2. Treat one another with Empathy and Respect: In the past two years, we have experienced social isolation and loneliness. When we are isolated, we look to groups to find acceptance and belonging. I have a relative that lives alone and during the pandemic, she got sucked into the anti-vaxer and conspiracy world via Youtube. When she emails me articles loaded with misinformation, I start to feel defensive. Understanding her isolation and need for community, helps me to be empathetic and respectful in our interactions. We do not need to align on our belief systems to share mutuality.

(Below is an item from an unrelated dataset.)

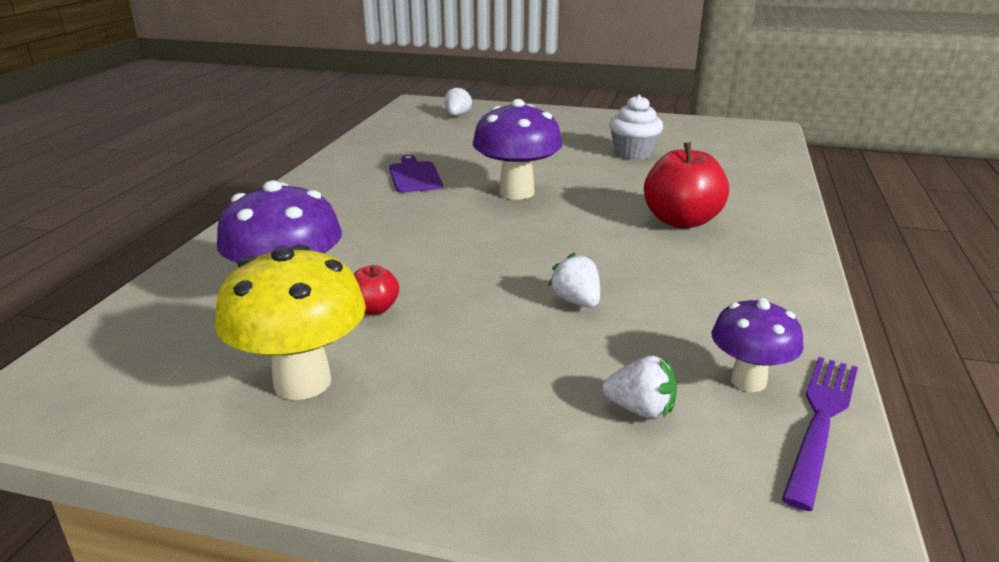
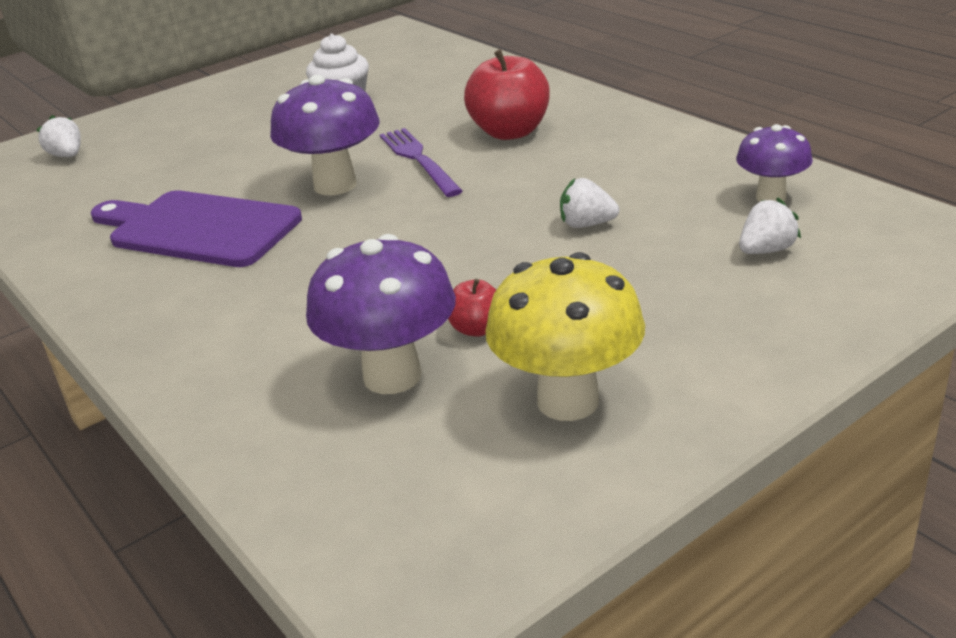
camera: 50 degrees left, 5 degrees up
purple cutting board [389,155,443,192] -> purple cutting board [91,190,302,267], size x1.75
purple fork [782,357,858,511] -> purple fork moved to [380,128,463,197]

3. Listen more and go to the process, instead of the content. If a family member or friend is sharing with you an opinion or belief you do not agree with, is there a way to access the underlying emotional need in the share. Maybe they are worried for you or our country and are seeking validation. Maybe they are looking to connect with you and are trying to do so by sharing information. Try to slow down and listen to the underlying need instead of getting caught up in the story.
Empathy can be strengthened if we work on it. When I get stuck, I often reflect on this quote from the Dali Lama, “To the extent that our experience of suffering reminds us of what everyone else also endures, it serves as a powerful inspiration to practice compassion and avoid causing others pain”.